Une poésie sans misérabilisme
André Wilms a un phrasé de théâtre, inimitable, le rythme a la beauté de la lenteur; les dialogues sont réduits au minimum, frôlant souvent l’absurde comme dans une pièce de Beckett. Ces sans papiers ? Des gens qui « n’existent pas » et qui, pour les plus chanceux, ont acheté des papiers le long de la Méditerranée, là où « les fausses cartes d’identité sont plus nombreuses que les poissons« . On pense à Prévert : « Un verre de vin fait ressortir les meilleurs cotés de l’homme et ça aide à dormir », ou « je voudrais une omelette, avec un seul oeuf« . Les phrases sont comme des petits diamants taillés sur mesure, à la facette près : « Pourquoi je devrais te croire ? À cause de mes yeux bleus« , ou « C’est bien d’être maigre, on a besoin de moins de tissu et dans une petite voiture, on tient à plusieurs« , « Elle est volage, ouvrir une boulangerie à notre époque ! » Même, la chienne, baptisée Laika est là pour rappeler celle qui, du même nom, fut envoyée en orbite sans qu’on ne prévoit de la faire revenir… Mais, et c’est là tout le talent de Kaurismaki, pas une seconde, on ne sombre dans le misérabilisme.

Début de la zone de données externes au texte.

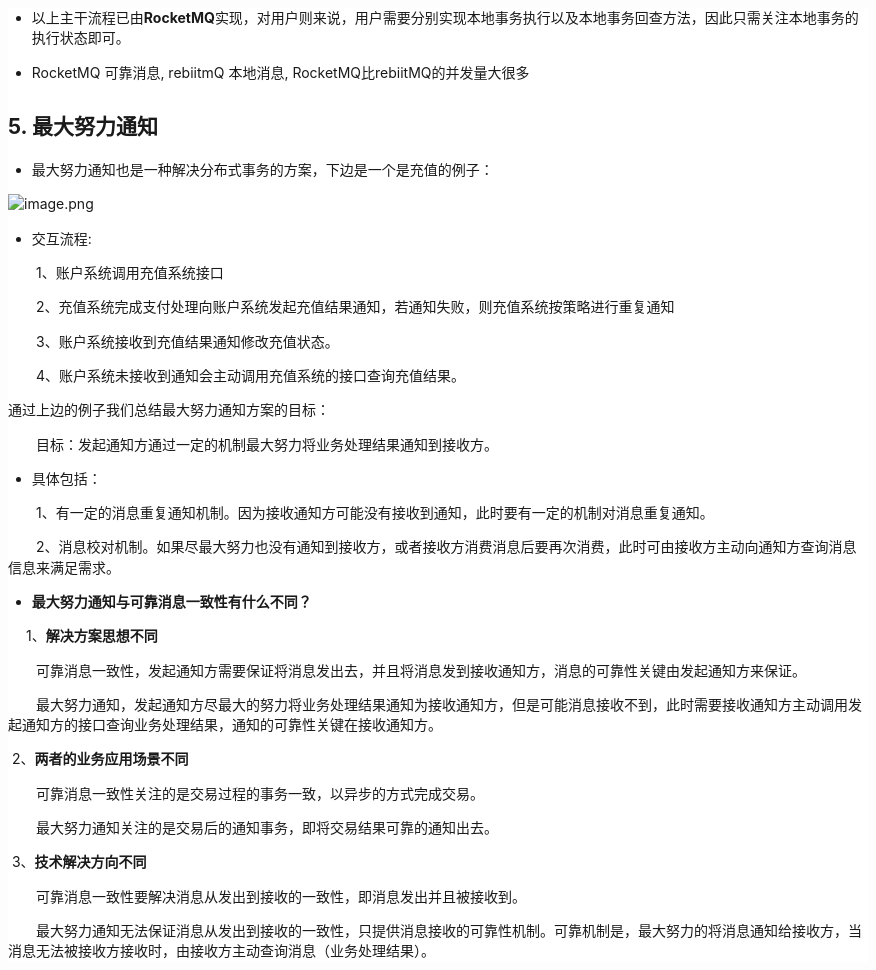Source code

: 
- 以上主干流程已由**RocketMQ**实现，对用户则来说，用户需要分别实现本地事务执行以及本地事务回查方法，因此只需关注本地事务的执行状态即可。

- RocketMQ 可靠消息, rebiitmQ 本地消息, RocketMQ比rebiitMQ的并发量大很多

## 5. 最大努力通知

- 最大努力通知也是一种解决分布式事务的方案，下边是一个是充值的例子：

![image.png](https://raw.githubusercontent.com/hellolib/pictures/main/Typora/pic-00-gitee/1605971810668-e25f2baa-a3e1-45ef-81f6-a117da68cf0e.png)

- 交互流程:

　　1、账户系统调用充值系统接口

　　2、充值系统完成支付处理向账户系统发起充值结果通知，若通知失败，则充值系统按策略进行重复通知

　　3、账户系统接收到充值结果通知修改充值状态。

　　4、账户系统未接收到通知会主动调用充值系统的接口查询充值结果。

通过上边的例子我们总结最大努力通知方案的目标：

　　目标：发起通知方通过一定的机制最大努力将业务处理结果通知到接收方。

- 具体包括：

　　1、有一定的消息重复通知机制。因为接收通知方可能没有接收到通知，此时要有一定的机制对消息重复通知。

　　2、消息校对机制。如果尽最大努力也没有通知到接收方，或者接收方消费消息后要再次消费，此时可由接收方主动向通知方查询消息信息来满足需求。

- **最大努力通知与可靠消息一致性有什么不同？**

　	1、**解决方案思想不同**

　　可靠消息一致性，发起通知方需要保证将消息发出去，并且将消息发到接收通知方，消息的可靠性关键由发起通知方来保证。

　　最大努力通知，发起通知方尽最大的努力将业务处理结果通知为接收通知方，但是可能消息接收不到，此时需要接收通知方主动调用发起通知方的接口查询业务处理结果，通知的可靠性关键在接收通知方。

​		2、**两者的业务应用场景不同**

　　可靠消息一致性关注的是交易过程的事务一致，以异步的方式完成交易。

　　最大努力通知关注的是交易后的通知事务，即将交易结果可靠的通知出去。

​		3、**技术解决方向不同**

　　可靠消息一致性要解决消息从发出到接收的一致性，即消息发出并且被接收到。

　　最大努力通知无法保证消息从发出到接收的一致性，只提供消息接收的可靠性机制。可靠机制是，最大努力的将消息通知给接收方，当消息无法被接收方接收时，由接收方主动查询消息（业务处理结果）。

Et même si le voisin, joué par Jean-Pierre Léaud, pense « faire son devoir et aider la société » en jouant les indics, si le préfet veut du résultat, le flic se révélera lui aussi un tendre et Arletty guérira. Et en regardant le bateau emportant au large le jeune garçon, c’est l’impression que c’est tout l’honneur d’un pays qui semble avoir été sauvé grâce à ces bonnes âmes vivant dans ce bidonville havrais, au cerisier qui se couvre de fleurs… De quoi réchauffer les coeurs les plus gris et secs à l’entrée de l’hiver et se dire combien la poésie, lorsqu’elle entre dans nos vies, est un baume sans prix.